You may not qualify for the CGT allowance of £11,000 if you choose to be taxed on the remittance basis for 2014/15 as opposed to paying UK tax on your worldwide income and gains. See page 52 of RDR1 here and the notes here.

According to the double tax treaty here, you may have to pay CGT in South Africa and if you do, it will be deductible from any CGT liability you have in the UK.

I hope this helps but let me know if you have any further questions.
Expert:  TonyTax replied 2 years ago.
I have to go out for an hour or so but I will be back to answer any follow up questions that you may have.
Customer: replied 2 years ago.
Thank you for the detailed information, it was very informative. Could you please clarify the following few items?
From RDR1, I think I can state the following:
My domicile is UK, "Domicile of choice" as I am "now living here permanently" with no plans on leaving, paying taxes on an Arising basis.
If this is the case, is your following statement still accurate?:
"According to the double tax treaty here, you may have to pay CGT in South Africa and if you do, it will be deductible from any CGT liability you have in the UK."
As the gain is not in excess of £11000, there should be no CGT payable in the UK. If it is an actual loss in GBP (but not necessarily in ZAR), is there anything I can do as a PAYE tax payer to recuperate?
Thanks
Pieter
PS: excuse the bad formatting, I edited my answer after posting and cant seem to get the formating back
Expert:  TonyTax replied 2 years ago.
If you are UK domiciled as well as UK resident, you are taxable on your worldwide income and gains.

I'm not an expert on South African tax so you should seek advice from an expert on South African tax for a definitive view on your situation. However, if you look at Article 13 paragraph 1 of the double tax treaty between the UK and South Africa here, it says that gains made by a resident of a contracting state (you as a UK resident) from the alienation (disposal) of immovable property in the other contracting state (a property in South Africa) may be taxable in that other state.

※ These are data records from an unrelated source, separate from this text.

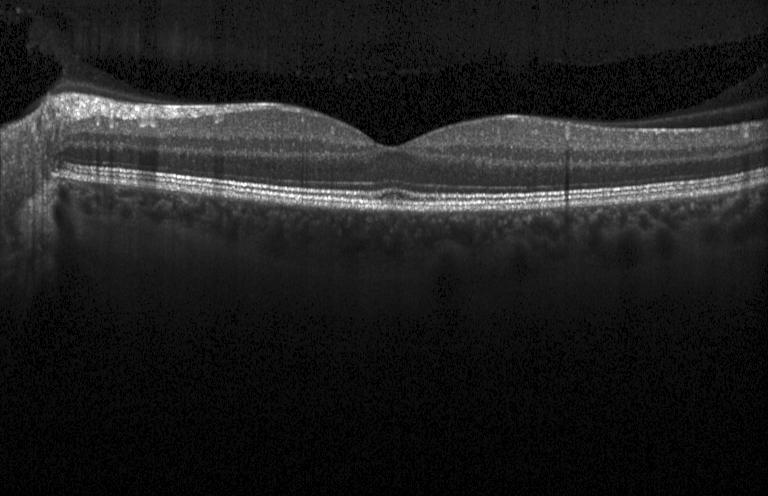 Centered on the fovea, retinal OCT cross-section, instrument: Heidelberg Spectralis, spectral-domain OCT
Diagnosis: no choroidal neovascularization, no diabetic macular edema, and no drusen.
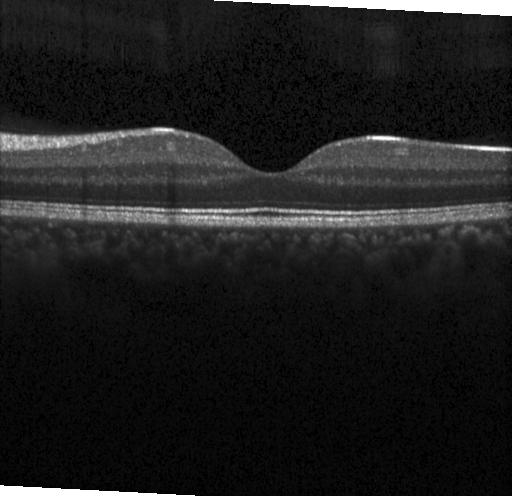

Fovea-centered, OCT B-scan, Heidelberg Spectralis. Diagnosis: no CNV, no DME, and no drusen.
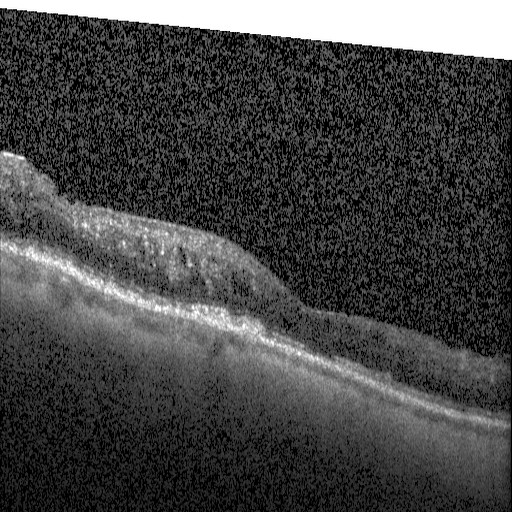
Instrument: Heidelberg Spectralis · fovea-centered · spectral-domain optical coherence tomography · optical coherence tomography scan.
Impression: DME.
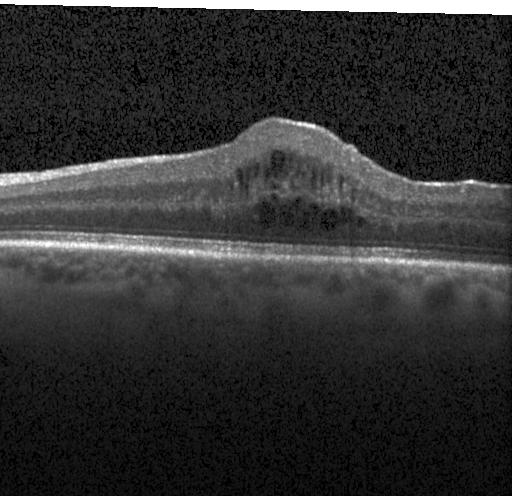 Retinal OCT cross-section.
Dx: diabetic macular edema (DME).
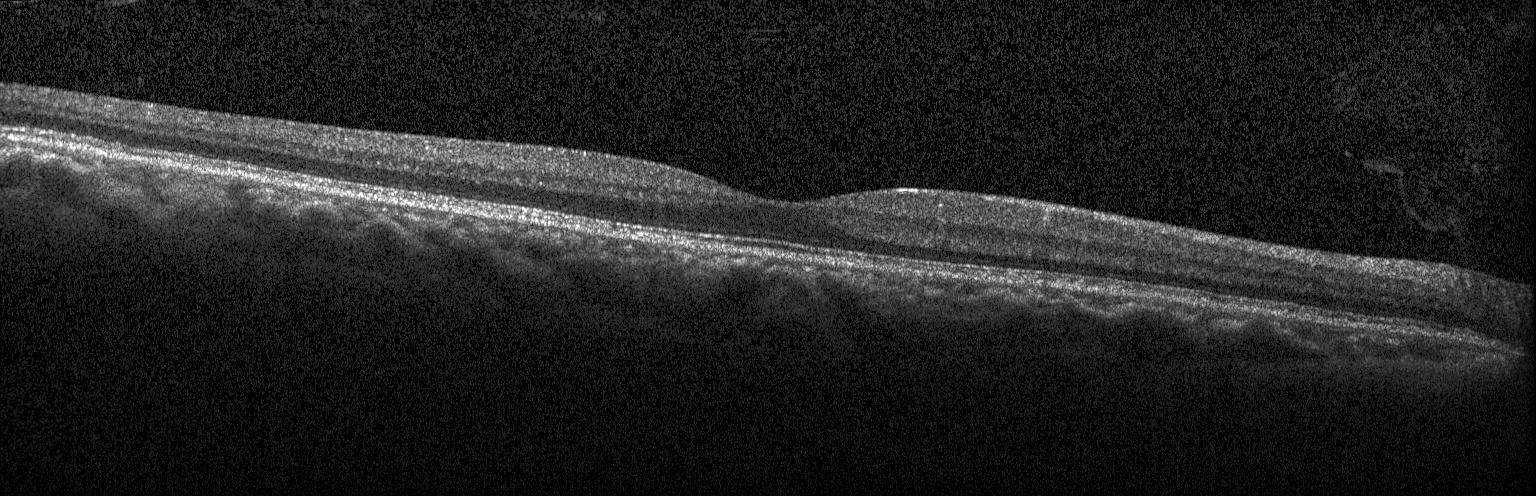

Spectral-domain OCT, Heidelberg Spectralis, centered on the fovea, optical coherence tomography B-scan. Impression: neither CNV, DME, nor drusen.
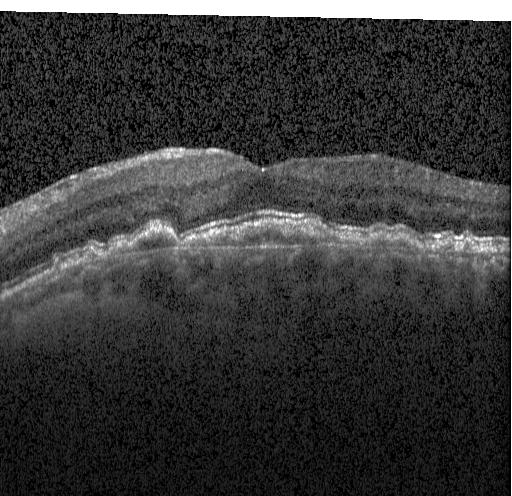 Optical coherence tomography B-scan. A choroidal neovascular membrane.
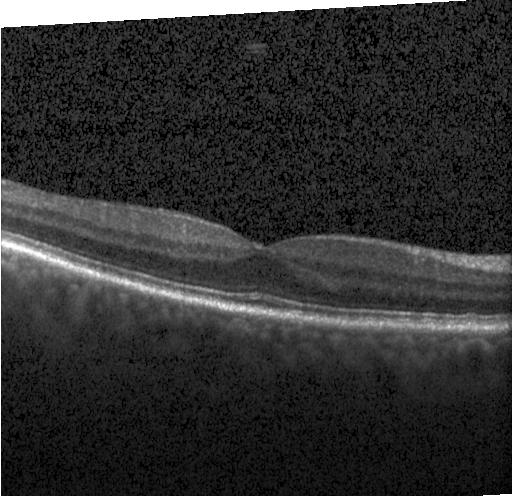
SD-OCT · OCT line scan · through the macula · Heidelberg Spectralis OCT system. The scan shows neither choroidal neovascularization, diabetic macular edema, nor drusen.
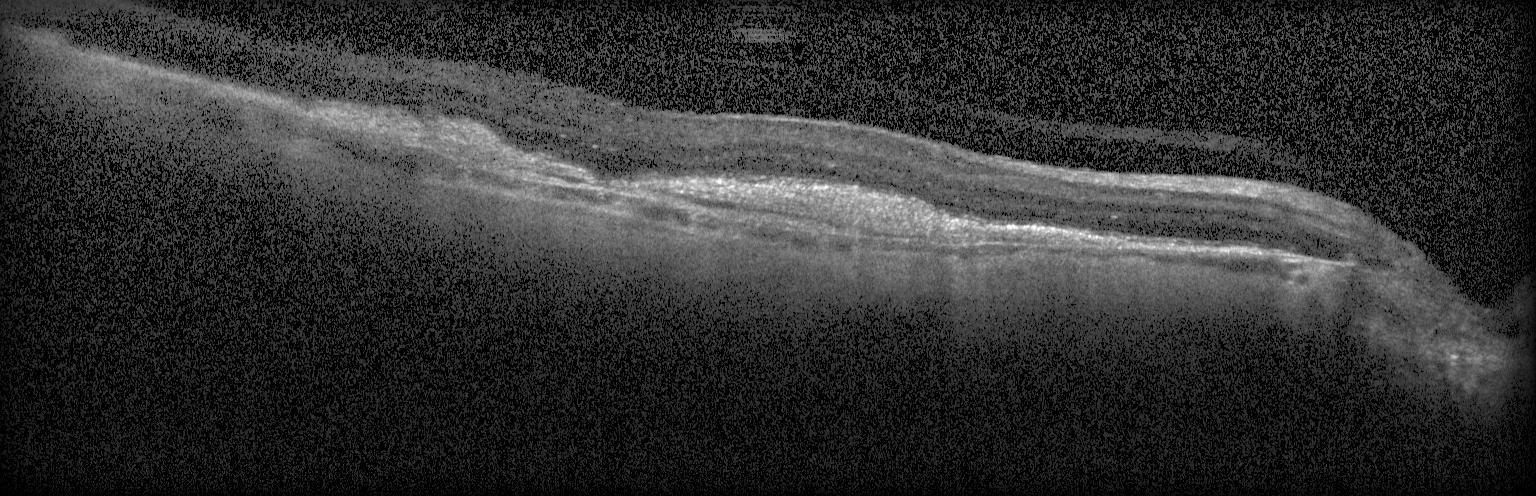 The scan shows choroidal neovascularization.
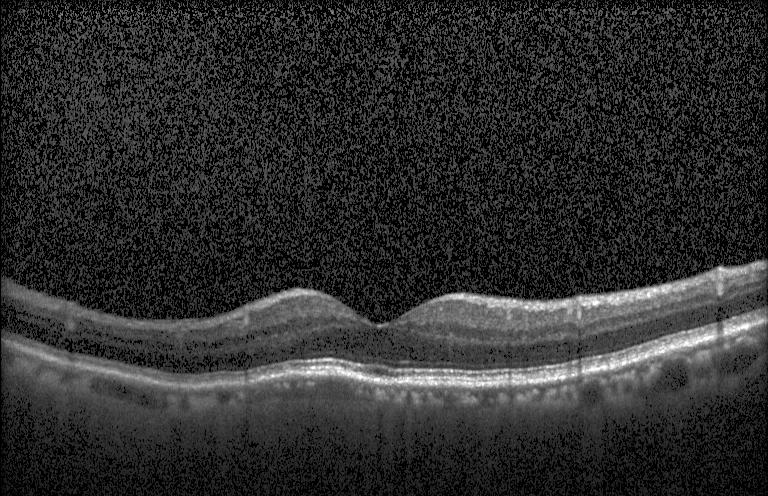
OCT line scan. Acquired on a Heidelberg Spectralis
This B-scan demonstrates neither choroidal neovascularization, diabetic macular edema, nor drusen.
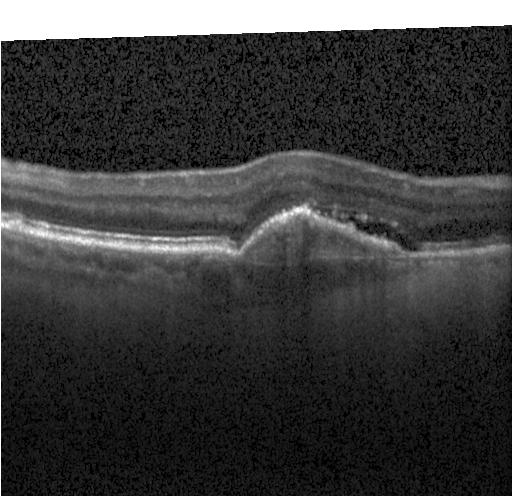

Horizontal scan through the fovea. Retinal OCT B-scan. Spectral-domain optical coherence tomography — Finding: a choroidal neovascular membrane.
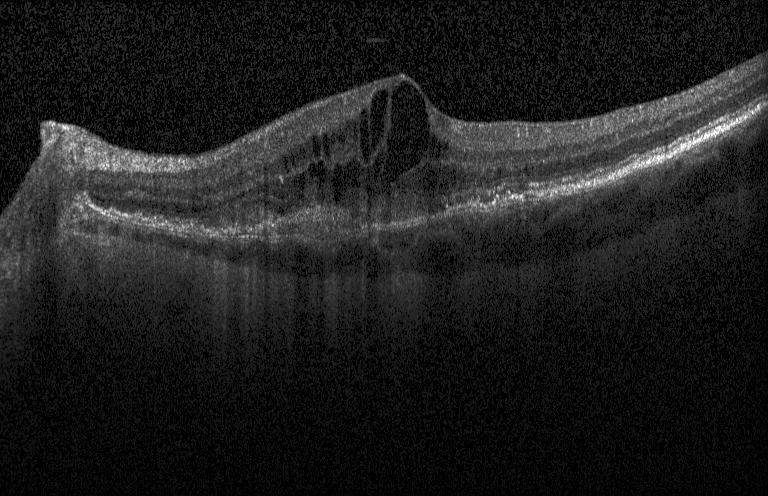

OCT B-scan showing a choroidal neovascular membrane.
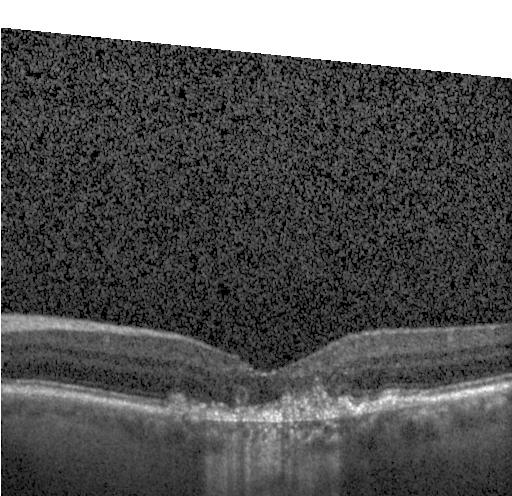

Instrument: Heidelberg Spectralis; OCT line scan; through the macula; SD-OCT. This B-scan demonstrates a choroidal neovascular membrane.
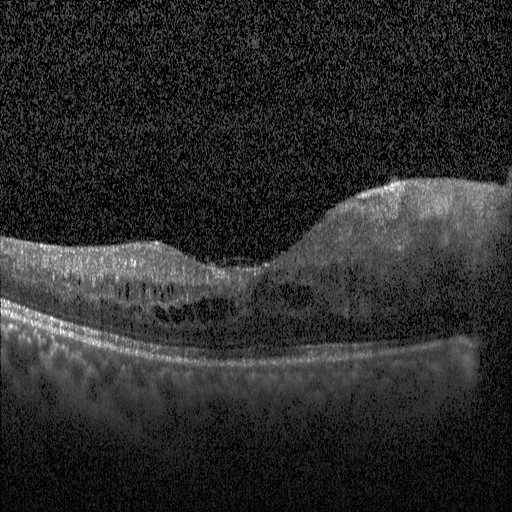
SD-OCT, optical coherence tomography B-scan, Heidelberg Spectralis — Impression: diabetic macular edema.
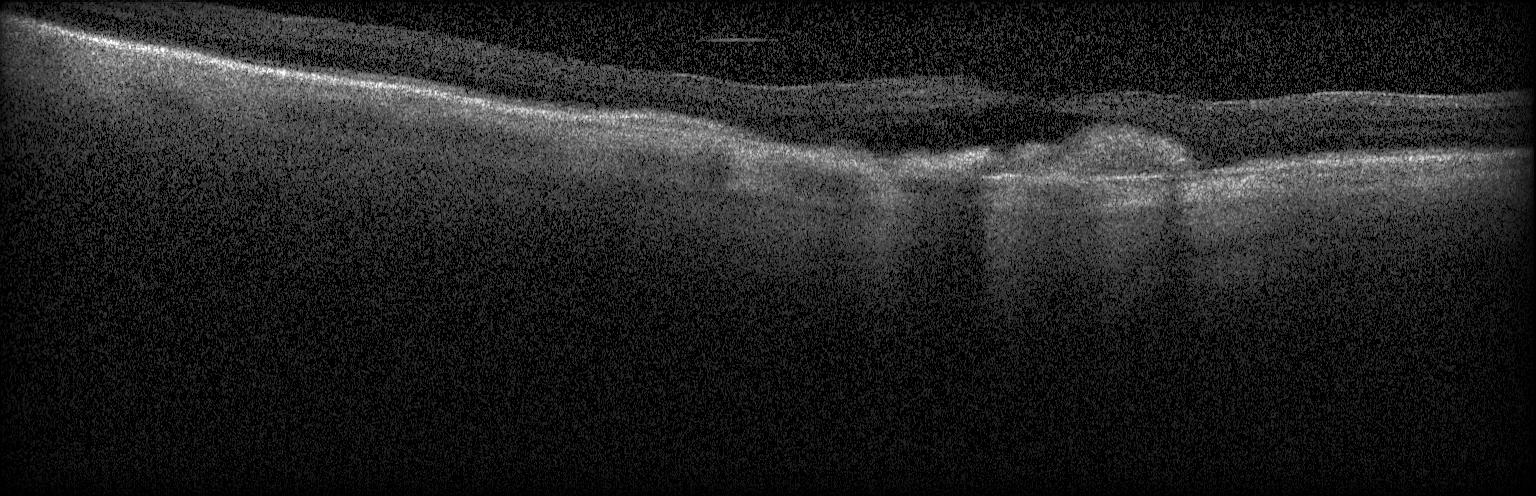 Diagnosis: a choroidal neovascular membrane.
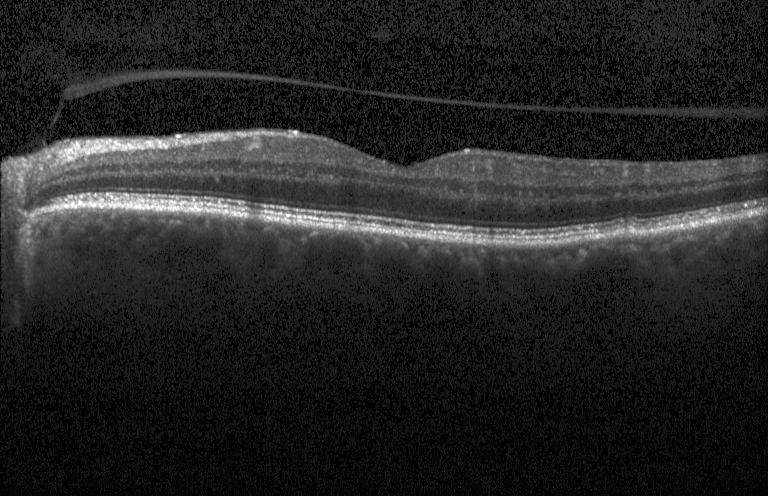 Instrument: Heidelberg Spectralis. Retinal OCT cross-section. Centered on the fovea. SD-OCT. Assessment: neither CNV, DME, nor drusen.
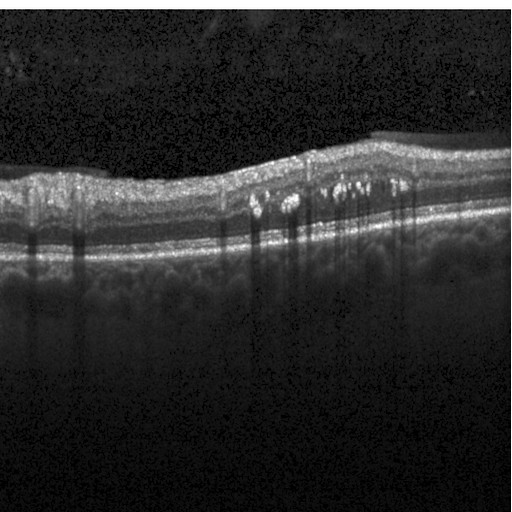 Horizontal scan through the fovea, spectral-domain optical coherence tomography, retinal OCT cross-section, acquired on a Heidelberg Spectralis
This B-scan demonstrates diabetic macular edema (DME).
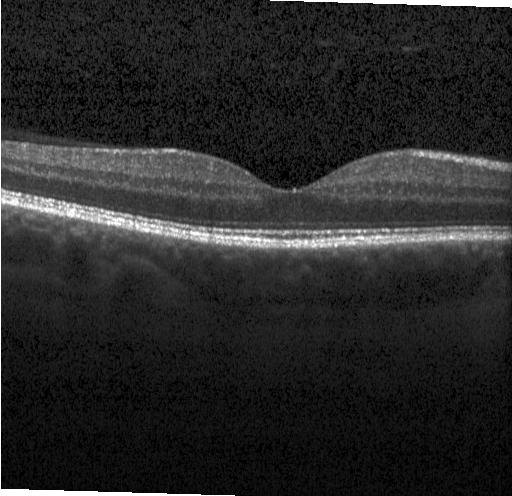 The scan shows no evidence of CNV, DME, or drusen.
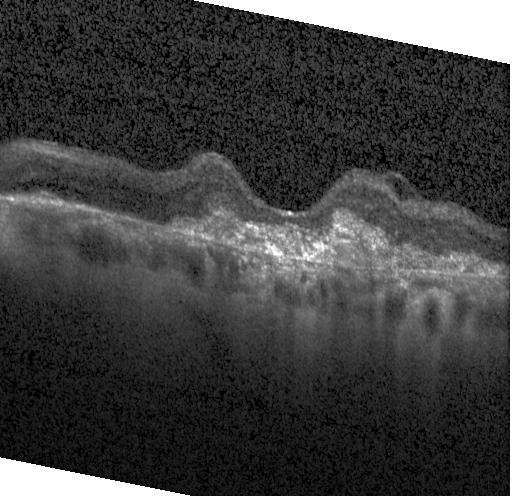
Fovea-centered; OCT line scan
Dx: a choroidal neovascular membrane.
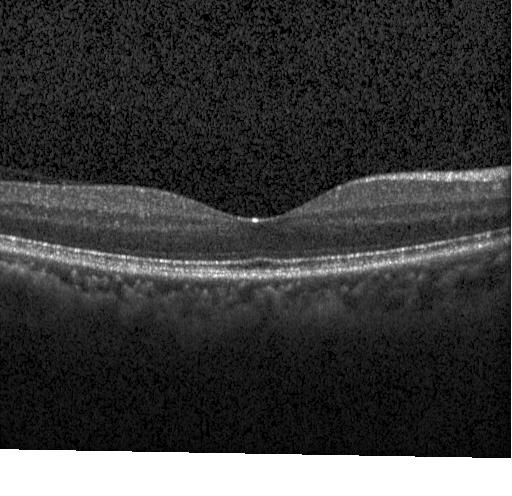
OCT B-scan showing no evidence of CNV, DME, or drusen.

You cannot offset non-business capital losses against income I'm afraid. Some types of investment losses may be relieved against income but not a property loss. If you cannot offset the loss against other gains you make in 2014/15, you can carry it forward indefinitely to use against gains you may make in the future. You only use a sufficient amount of brought forward capital losses to reduce your current year gains to the annual exemption level or to use them up before you reach that level.

You should register your capital loss with HMRC within four years of the end of the tax year in which it is incurred.
TonyTax, Tax Consultant
Category: Tax
Satisfied Customers: 15841
Experience: Inc Tax, CGT, Corp Tax, IHT, VAT.
TonyTax and other Tax Specialists are ready to help you
Customer: replied 2 years ago.

I am a lot clearer now, thank you for all the information.

Expert:  TonyTax replied 2 years ago.
Thanks for accepting my answer.
Expert:  TonyTax replied 2 years ago.
Please ignore the offer you may receive. I clicked on this by mistake. My apologies for any inconvenience.